1. Field of the Invention
The present invention relates to a drive control technology of a stepper motor used to drive the indicator needle of an indicator needle type analog meter or the like, and relates especially to a technology that prevents loss of synchronism.
2. Description of the Related Art
Conventionally, an analog type meter apparatus that rotates an indicator needle by a stepper motor is widely known as a vehicle speed meter or the like. This meter apparatus includes a stepper motor control device. The stepper motor control device includes a sensor that detects physical quantities (vehicle speed) and a control device that calculates an indicating angle of the indicator needle based on inputs, that is, data corresponding to the physical quantities (vehicle speed) sent from a sensor and outputs the indicating angle.
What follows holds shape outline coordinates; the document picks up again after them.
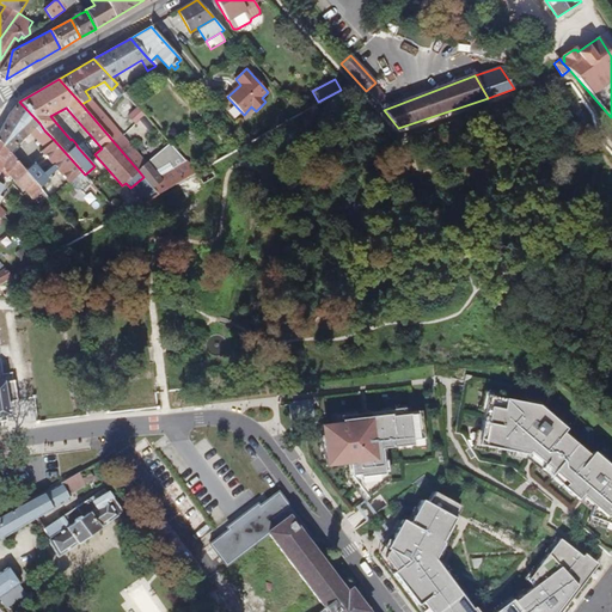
[(117,84),(111,90),(117,97),(123,92),(121,90),(117,84)]
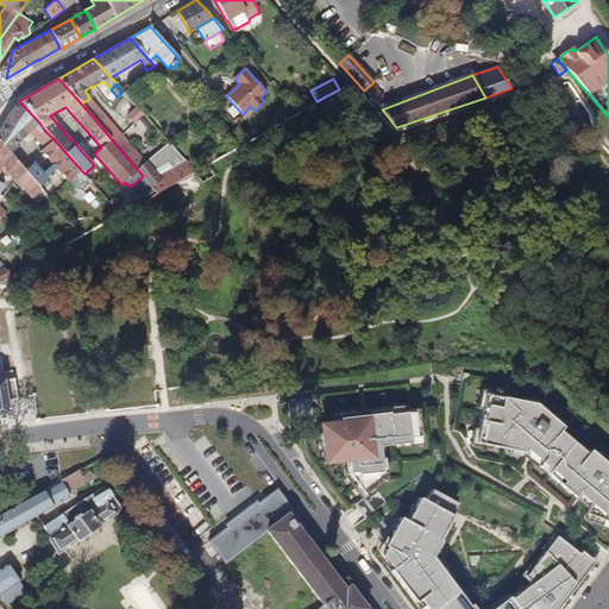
[(383,96),(372,83),(364,90),(376,104),(383,96)]
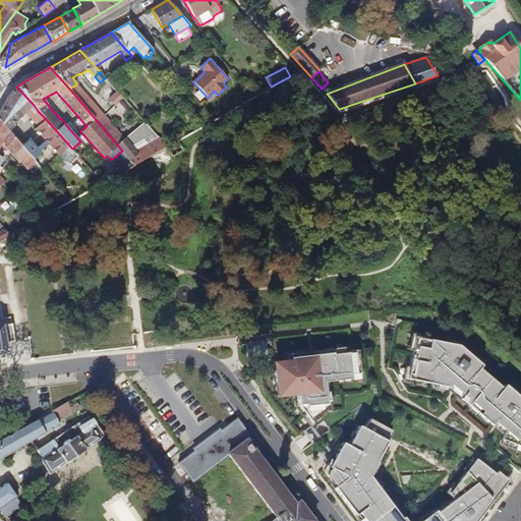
[(124,138),(76,84),(69,89),(117,145),(124,138)]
The control device implements a target rotational angle computation process that calculates a target rotational angle based on data corresponding to the physical quantities (vehicle speed) sent from the sensor, that is, a rotational angle of a drive shaft of the stepper motor necessary for obtaining the indicating angle, a target rotational angle change computation process that calculates a target rotational angle change which is a difference between a present rotational angle of the drive shaft of the stepper motor and the target rotational angle, and a divisional target rotational angle computation process that equally divides the target rotational angle change by a first divisional target rotational angle within a range not exceeding a rotational limit for loss of synchronism of the stepper motor. The control device is a drive control device of the stepper motor that drives the stepper motor by supplying to the stepper motor a second divisional target rotational angle which is a value calculated by the divisional target rotational angle computation process as a rotational angle per one control period.
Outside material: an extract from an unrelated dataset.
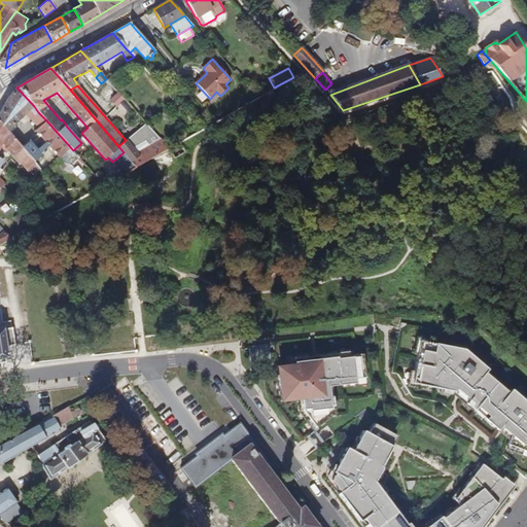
[(34,106),(16,88),(15,88),(9,96),(0,111),(0,123),(7,132),(30,110),(35,115),(38,112),(34,106)]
Loss of synchronism, that is, misalignment generated between the actual indicating angle of the indicator needle and an indicating angle controlled by the drive control device for a stepper motor is problematic in a drive control device for a stepper motor as such.
One of the reasons for this loss of synchronism is that in the case if rotational angle changes of a drive shaft are too large, influences due to the inertial force of the drive shaft become large so that there are cases in which synchronization is difficult because of the differences generated between the drive shaft and the indicating angle.
A drive control device for a stepper motor described in, for example, JP2004-328807A is known to prevent loss of synchronism in such cases of excessive rotational angle.
This conventional drive control device for a stepper motor sets a limit value to a rotational angle of the drive shaft in a single control period and prevents an angle rotation surpassing the limit value during a single control period. Thereby loss of synchronism due to the above described excessive rotational angle changes of the drive shaft is prevented.